Elucidating the OXI1 stress signalling network

In common with us, plants utilise chemical compounds formed from oxygen, not for breathing but for an altogether different purpose. These highly-reactive compounds are know as 'reactive oxygen species' (ROS) and are produced for instance when a white blood cell finds a bacterium in the bloodstream. This initiates a series of events which allows the blood cell to kill the bacterium, and thus prevent spread of infection. The ROS are not themselves used to kill the bacterium, rather they 'turn on' processes in the blood cell which help it to kill the bacterium. Understandably there is a lot of excitement in the scientific world regarding this type of system, as an understanding of it could help with combating disease (some diseases such as rheumatoid arthritis occurs when cells in joints do not perform this function correctly). Recently it was found that the use of ROS in this way is not limited to human cells, and in fact plants utilise this mechanism also. Perhaps not surprisingly, one such instance is when plants are themselves attacked by bacteria and fungi. Plants do not have blood cells, so instead, produce chemicals which will kill the pathogen, and prevent spread of infection. We were interested in finding what the steps were leading from ROS to the management of plant disease in this way. A protein, called OXI1, was identified and was found to be involved in one such step. If this protein was removed from plants, they were no longer able to defend themselves properly from microbes attacking them. It was found that OXI1 worked by 'labelling' other proteins by adding a chemical 'tag' to them, namely phosphate. This is a common trick in cells, used to either make a protein work, or to stop in working i.e. to control its function. The research being proposed here seeks to identify exactly which proteins OXI1 'tags' and which ones it binds to do its work. In this way, the series of steps from ROS to combating plant disease can be discovered, and utilised to human benefit i.e. breeding crops with increased resistance to pests e.g. mildew.

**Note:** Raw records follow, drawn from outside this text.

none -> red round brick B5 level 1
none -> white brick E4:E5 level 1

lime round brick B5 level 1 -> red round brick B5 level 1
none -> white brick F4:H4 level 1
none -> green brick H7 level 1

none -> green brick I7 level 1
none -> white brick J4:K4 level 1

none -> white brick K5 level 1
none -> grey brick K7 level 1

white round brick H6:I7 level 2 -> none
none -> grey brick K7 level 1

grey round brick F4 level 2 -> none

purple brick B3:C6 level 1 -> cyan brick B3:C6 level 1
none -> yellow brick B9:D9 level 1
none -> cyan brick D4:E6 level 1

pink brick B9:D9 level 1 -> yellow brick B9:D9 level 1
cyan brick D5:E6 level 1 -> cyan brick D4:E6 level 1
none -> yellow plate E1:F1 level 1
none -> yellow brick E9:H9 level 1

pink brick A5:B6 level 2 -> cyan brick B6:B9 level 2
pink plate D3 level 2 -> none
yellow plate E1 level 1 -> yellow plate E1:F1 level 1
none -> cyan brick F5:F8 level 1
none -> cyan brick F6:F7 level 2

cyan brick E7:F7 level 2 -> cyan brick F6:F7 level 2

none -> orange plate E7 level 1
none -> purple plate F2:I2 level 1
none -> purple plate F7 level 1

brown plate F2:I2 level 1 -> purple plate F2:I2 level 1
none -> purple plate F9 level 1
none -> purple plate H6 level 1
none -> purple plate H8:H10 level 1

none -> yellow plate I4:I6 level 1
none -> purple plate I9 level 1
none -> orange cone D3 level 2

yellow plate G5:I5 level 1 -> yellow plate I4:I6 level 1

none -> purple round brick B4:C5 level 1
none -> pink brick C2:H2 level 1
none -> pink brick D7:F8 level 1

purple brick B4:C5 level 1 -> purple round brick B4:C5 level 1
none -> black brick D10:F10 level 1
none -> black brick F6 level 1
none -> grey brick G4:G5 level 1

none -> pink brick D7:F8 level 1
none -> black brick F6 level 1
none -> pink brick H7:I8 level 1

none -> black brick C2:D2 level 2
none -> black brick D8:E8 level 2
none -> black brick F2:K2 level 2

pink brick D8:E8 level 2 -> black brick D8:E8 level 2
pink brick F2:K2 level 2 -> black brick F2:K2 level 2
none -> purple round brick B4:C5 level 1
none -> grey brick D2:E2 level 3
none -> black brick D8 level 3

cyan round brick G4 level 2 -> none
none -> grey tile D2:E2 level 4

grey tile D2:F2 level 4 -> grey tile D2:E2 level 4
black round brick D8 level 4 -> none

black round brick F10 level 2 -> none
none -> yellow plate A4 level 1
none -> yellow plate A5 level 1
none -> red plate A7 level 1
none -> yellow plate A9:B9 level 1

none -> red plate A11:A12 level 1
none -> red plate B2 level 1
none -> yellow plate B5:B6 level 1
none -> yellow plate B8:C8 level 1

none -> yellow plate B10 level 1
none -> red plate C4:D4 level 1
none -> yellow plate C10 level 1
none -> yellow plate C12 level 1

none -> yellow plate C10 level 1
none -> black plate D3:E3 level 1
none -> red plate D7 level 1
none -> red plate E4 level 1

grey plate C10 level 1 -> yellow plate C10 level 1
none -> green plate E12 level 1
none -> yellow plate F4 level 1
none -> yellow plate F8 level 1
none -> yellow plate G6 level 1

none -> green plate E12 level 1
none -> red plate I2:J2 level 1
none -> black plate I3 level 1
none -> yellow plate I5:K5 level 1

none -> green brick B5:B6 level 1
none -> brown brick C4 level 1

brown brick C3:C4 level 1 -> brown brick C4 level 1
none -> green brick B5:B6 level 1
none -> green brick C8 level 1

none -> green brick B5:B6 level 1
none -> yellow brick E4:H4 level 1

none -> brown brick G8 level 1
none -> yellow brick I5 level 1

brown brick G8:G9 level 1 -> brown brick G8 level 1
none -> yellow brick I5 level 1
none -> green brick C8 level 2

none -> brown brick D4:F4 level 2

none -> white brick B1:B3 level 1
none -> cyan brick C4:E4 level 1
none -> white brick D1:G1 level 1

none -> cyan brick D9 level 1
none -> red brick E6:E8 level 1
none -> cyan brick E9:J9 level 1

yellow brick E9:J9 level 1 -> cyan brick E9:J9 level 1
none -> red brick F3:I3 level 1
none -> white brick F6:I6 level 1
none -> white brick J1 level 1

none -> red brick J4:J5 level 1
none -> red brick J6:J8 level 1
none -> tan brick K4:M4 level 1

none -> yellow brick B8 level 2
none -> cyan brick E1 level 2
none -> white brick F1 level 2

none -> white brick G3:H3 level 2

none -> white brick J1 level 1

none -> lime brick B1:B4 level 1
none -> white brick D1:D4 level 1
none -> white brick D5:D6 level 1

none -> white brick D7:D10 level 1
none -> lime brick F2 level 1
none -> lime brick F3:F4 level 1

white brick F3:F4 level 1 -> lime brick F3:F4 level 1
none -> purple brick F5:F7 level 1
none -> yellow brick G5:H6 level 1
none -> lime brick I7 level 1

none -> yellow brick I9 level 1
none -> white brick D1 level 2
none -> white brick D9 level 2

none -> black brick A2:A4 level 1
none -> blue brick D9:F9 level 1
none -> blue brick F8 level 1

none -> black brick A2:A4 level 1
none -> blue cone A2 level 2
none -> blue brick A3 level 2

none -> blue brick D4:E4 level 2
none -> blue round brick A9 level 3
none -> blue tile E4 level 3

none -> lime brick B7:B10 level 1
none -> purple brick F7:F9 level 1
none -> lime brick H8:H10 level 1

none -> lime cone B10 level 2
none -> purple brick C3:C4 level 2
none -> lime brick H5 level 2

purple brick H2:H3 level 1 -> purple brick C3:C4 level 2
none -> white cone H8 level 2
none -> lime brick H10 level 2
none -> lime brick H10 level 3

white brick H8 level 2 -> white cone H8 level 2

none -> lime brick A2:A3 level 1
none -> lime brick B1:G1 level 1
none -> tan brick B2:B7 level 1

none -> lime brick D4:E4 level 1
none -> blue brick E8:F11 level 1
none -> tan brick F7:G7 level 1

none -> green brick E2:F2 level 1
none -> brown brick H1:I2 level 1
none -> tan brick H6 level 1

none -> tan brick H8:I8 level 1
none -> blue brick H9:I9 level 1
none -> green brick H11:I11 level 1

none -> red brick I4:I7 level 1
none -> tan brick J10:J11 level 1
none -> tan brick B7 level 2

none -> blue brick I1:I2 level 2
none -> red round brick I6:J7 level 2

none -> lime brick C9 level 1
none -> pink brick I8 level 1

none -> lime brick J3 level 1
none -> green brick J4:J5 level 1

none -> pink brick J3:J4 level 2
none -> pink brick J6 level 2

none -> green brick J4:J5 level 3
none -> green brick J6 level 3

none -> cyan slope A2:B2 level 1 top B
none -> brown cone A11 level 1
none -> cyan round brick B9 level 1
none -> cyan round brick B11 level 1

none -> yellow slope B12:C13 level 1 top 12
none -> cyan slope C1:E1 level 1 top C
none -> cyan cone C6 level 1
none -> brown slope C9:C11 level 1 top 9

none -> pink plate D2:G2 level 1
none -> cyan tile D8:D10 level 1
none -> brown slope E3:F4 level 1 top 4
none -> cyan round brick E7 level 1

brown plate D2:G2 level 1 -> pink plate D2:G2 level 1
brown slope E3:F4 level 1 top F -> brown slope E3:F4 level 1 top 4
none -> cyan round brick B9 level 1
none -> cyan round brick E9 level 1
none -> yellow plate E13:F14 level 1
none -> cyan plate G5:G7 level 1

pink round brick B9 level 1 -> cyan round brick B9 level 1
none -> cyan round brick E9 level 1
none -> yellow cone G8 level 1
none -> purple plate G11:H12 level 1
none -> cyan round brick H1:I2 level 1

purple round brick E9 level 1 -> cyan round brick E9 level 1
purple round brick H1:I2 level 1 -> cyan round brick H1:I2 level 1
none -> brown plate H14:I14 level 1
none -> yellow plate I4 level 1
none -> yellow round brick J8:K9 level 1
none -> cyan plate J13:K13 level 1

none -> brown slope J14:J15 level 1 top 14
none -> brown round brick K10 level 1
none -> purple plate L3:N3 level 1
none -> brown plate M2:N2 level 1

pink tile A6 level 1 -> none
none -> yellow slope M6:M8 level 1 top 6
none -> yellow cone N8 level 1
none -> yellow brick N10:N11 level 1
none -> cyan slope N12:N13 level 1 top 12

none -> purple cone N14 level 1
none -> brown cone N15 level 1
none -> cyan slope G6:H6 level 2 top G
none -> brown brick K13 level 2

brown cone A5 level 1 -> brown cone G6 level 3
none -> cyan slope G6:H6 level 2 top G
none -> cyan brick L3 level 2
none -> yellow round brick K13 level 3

Reactive oxygen species (ROS) generated in oxidative bursts are able to function as signalling molecules mediating diverse processes in eukaryotic organisms such as coping with stress and regulation of developmental programs. Relatively little is known about signalling components downstream of ROS that mediate any of these processes. MRK's lab has recently shown that an Arabidopsis thaliana AGC-class protein kinase (OXI1), is induced in response to a wide range of H2O2-generating stimuli and is necessary for at least two very different oxidative burst-mediated processes: basal resistance to microbial pathogens and root hair growth (Rentel et al. (2004). Nature 427, 858-861.). Thus, OXI1 is an essential part of the signal transduction pathway(s) linking oxidative bursts to diverse downstream responses. As OXI1 is involved in at least two different, and important, signalling pathways, it is a key target for research into these pathways and the crosstalk between them which forms a signalling network. The first step in this long-term goal is the elucidation of the other components in the OXI1 signalling network. Therefore this is the focus of the research proposed here. This goal will be achieved through a combinatorial approach. Protein interactors of OXI1 will be identified by a combination of in vivo TAP-tagging and yeast 2 hybrid analysis (part 1 of research proposal). Direct and indirect substrates of OXI1 kinase activity will be identified by quantitative phosphoproteomic analysis (part 2 of research proposal). Proteins isolated by TAP-tagging and phosphoproteomic analysis will be identified by mass spectrometery (part 2 of research proposal). Finally confirmation of interaction of proteins with OXI1 in vivo will be achieved, also by TAP-tagging, and determination of specific protein substrates for OXI1 kinase activity will be tested by in vitro kinase assays (part 3 of research proposal).